Supplied passage

* * * * * * * * *

Rolling the day away

It’s been a bad day at work. A vision-squeezing stressful kind of day. When the headache persists after a cup of tea, comfort food and some venting, one of us somehow summons the motivation to get out. And then, faster than second thoughts, we are out the door with our bikes. Out to the fields, out to the forest.

When the wheels hit the trail we are pedalling fast out the gate, racing our demons, chased by them. It is already late and the light is dusky and heavy with humidity. Parched by days without rain, the forest colours are muted, and here and there I notice the trees looking somewhat crumpled. Even the trail is a dull brown ribbon snaking through the undergrowth, a smudged canvas on which we roll out our frustrations.

We attack the first hill and I wrestle my bike and my brain to keep both glued to the trail, but there is not much time to savour the satisfaction that I’m making it before the sourness and burning starts. That taste in my throat – I don’t know what to call it, it is a mile-run-time-trial-in-the-6th-grade taste – but it goes with that lung-bursting feeling that goes with that leg-burning feeling and it is awful but it feels so good. So good to have something real to rage at: the pain, the hill, the bike, the burning.

* * * * * * * * *

Dataset entries
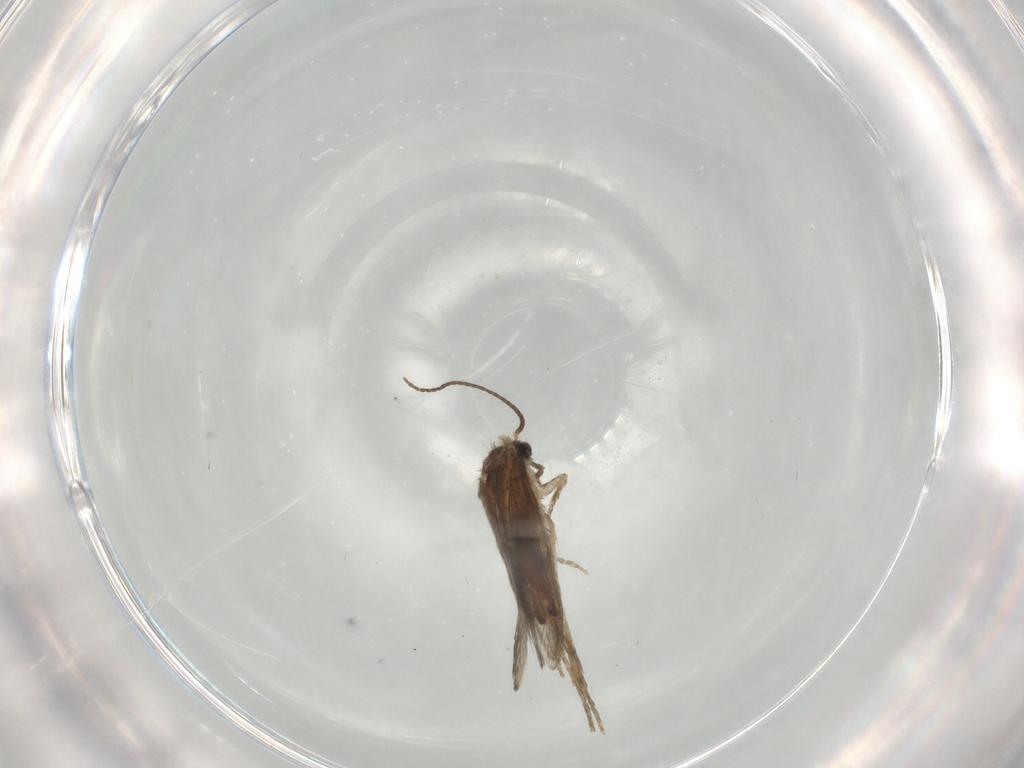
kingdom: Animalia
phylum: Arthropoda
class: Insecta
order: Trichoptera
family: Hydroptilidae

* * * * * * * * *

Tasks to perform
• 1. In the cycling passage, what has left the forest colors muted?
• 2. Set down the cycling passage between "It’s been a" and "to the forest.", inclusive.
• 3. Resume the cycling passage after its last sentence.
The data come from a separate source.

In response
• 1. Days without rain.

• 2.
It’s been a bad day at work. A vision-squeezing stressful kind of day. When the headache persists after a cup of tea, comfort food and some venting, one of us somehow summons the motivation to get out. And then, faster than second thoughts, we are out the door with our bikes. Out to the fields, out to the forest.

• 3.
At the top of each hill, we collapse onto our handlebars, rip off backpacks, helmets, gloves – everything is so oppressive – I feel like I won’t be able to breathe if I don’t get it all off of me. The weight of not just the things on our backs but the weight of the storm-laden air, of my heavy breathing, of the world: I can’t tell if they are adding up or canceling out tonight. And so we push swiftly on into the next climb, knowing the leg-exploding is around the bend and plunging into that place anyway. At the next break we are nauseous, gasping, speechless.

A third climb, and finally the frustration has been squeezed out, or maybe we just know the worst is over, and we are coasting, rolling, loving this upper section of open forest. The deepest part of the woods is ahead, and up there lies a rough stretch of rocks, but the darkness takes the edge off and reminds me to lift my head and look further out, and then I’m flying down the last open curves, leaning into them, gently pulling, firmly pushing, simply riding. Relaxed now, I let up on the brakes, roll over rock and root, faster and faster, the speed smoothing the trail under my wheels. Feeling the flow, finally. Finally feeling everything good there is to feel about this, about everything in this moment.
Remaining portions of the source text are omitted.